Eine halbe Stunde nach Bekanntgabe des Wahlsieges der SPD-Kandidatin Andrea Henze, die sich bei der Oberbürgermeisterwahl von Gelsenkirchen in der Stichwahl mit 66,9 Prozent der Stimmen gegen Norbert Emmerich von der AfD durchgesetzt hat, gingen zwei benachbarte türkische Großfamilien mit Messern, Baseballschlägern und Tasern (!) aufeinander los. Ein 56-Jähriger starb an einem Stich ins Herz, fünf weitere Menschen wurden verletzt, zwei davon schweben in Lebensgefahr. Ein Großeinsatz mit Polizeikräften aus mehreren Städten war erforderlich, um dieser Barbarei am helllichten Tag Herr zu werden, Es handelte sich noch nicht einmal um Clan-Kriminelle, sondern um „normale“ Familien aus diesem Kulturkreis.
ereits zwei Tage zuvor war es zu einer Auseinandersetzung gekommen. Die für Sonntag vorgesehene „Aussprache“ geriet dann zu einer Orgie der Gewalt, deren Brutalität und Zügellosigkeit selbst im heutigen Deutschland noch auffällt, wo solche Meldungen längst an der Tagesordnung sind. Ursache des Ganzen war laut Polizei, dass ein Oberhaupt einen Teil der Familie aus der Gemeinschaft ausgeschlossen habe. Dies sei nicht akzeptiert worden und habe schon in den vergangenen Tagen zu Körperverletzungen geführt.
Messerattacken auch an anderen Stellen im Stadtgebiet
Dies unterstreicht einmal mehr, mit welch vorzivilisatorischen Mentalitäten man es hier zu tun hat. Drei Männer und drei Frauen wurden vor Ort festgenommen. Am kommenden Donnerstag soll der Fall auch Thema im Düsseldorfer Landtag werden – weil die AfD eine sogenannte Aktuelle Viertelstunde im Innenausschuss beantragt hat, bei der die Landesregierung den Stand der Ermittlungen berichten soll. Die anderen Parteien hielten einen solchen Antrag bezeichnenderweise nicht für nötig. Eine halbe Stunde vor der Bekanntgabe von Henzes Wahlsieg, wurde im Gelsenkirchener Bahnhofscenter ein 40-Jähriger durch mehrere Messerstiche schwer verletzt. Ein 23-Jähriger wurde festgenommen.

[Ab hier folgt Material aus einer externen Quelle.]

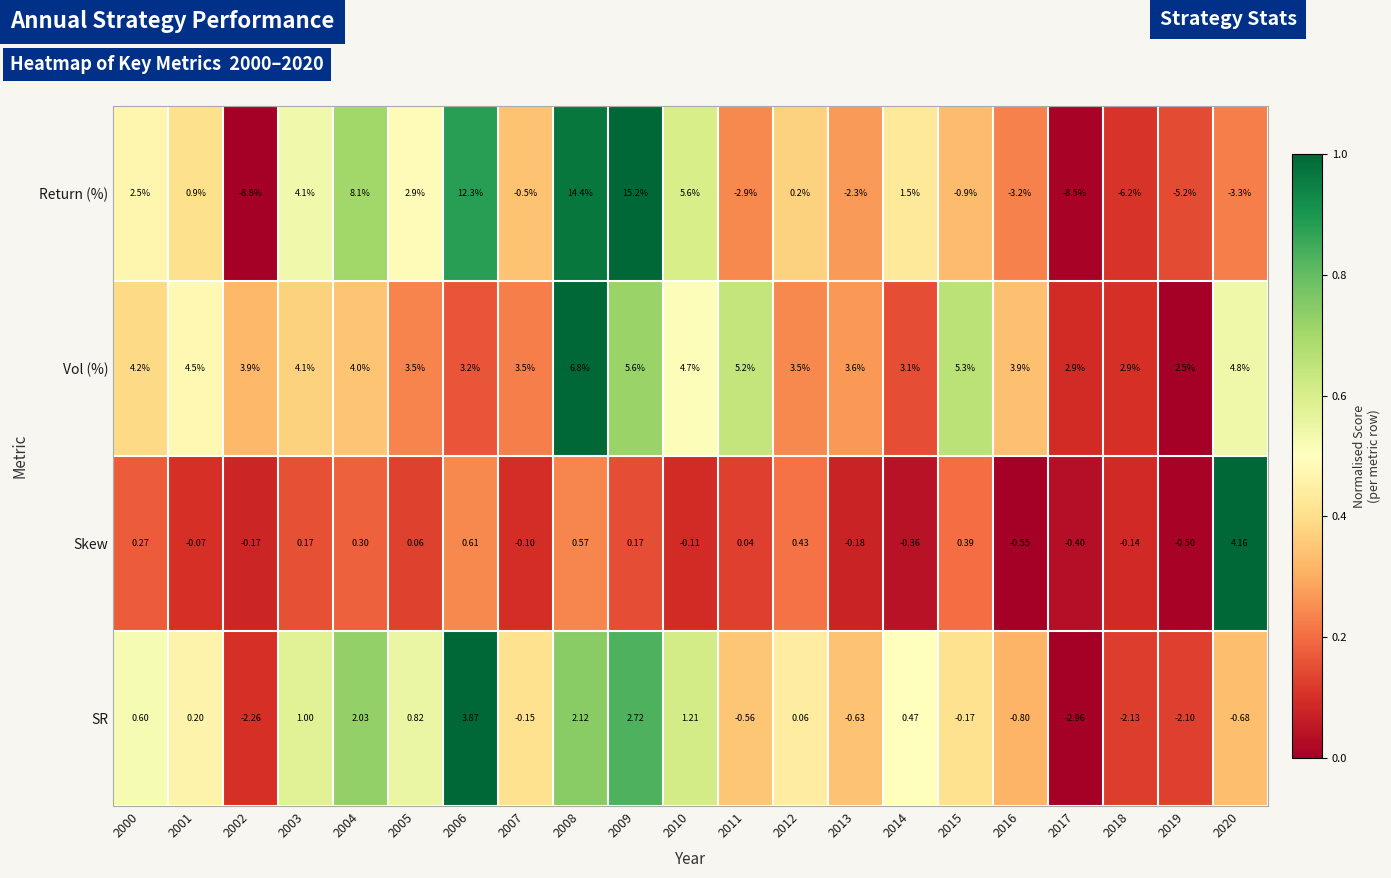

What is the maximum value shown in the chart?

15.2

Während die Stadt, die sie nun regieren wird, im Migrantenchaos versank, faselte die frischgebackene Wahlsiegerin Henze in Richtung der AfD: „Wer Verunsicherung und Ängste als Nährboden für seine unwahren Lösungsversprechen nutzt, wer auf Menschenrechte, Demokratie und auf die Werte, die die Bundesrepublik Deutschland groß gemacht haben, pfeift, der hat in mir eine entschiedene Gegnerin“. Das heißt, wer die Realität beim Namen nennt, bekommt es mit ihr zu tun. Es ist die Fortsetzung der Politik, die solche Exzesse wie am Sonntag überhaupt erst möglich gemacht hat. Henzes Sieg wurde nur durch die inzwischen übliche All-Parteien-Front gegen die AfD möglich. Immerhin sitzen im Gelsenkirchener Stadtrat 20 AfD-Mitglieder – ebenso viele wie die SPD aufbieten kann.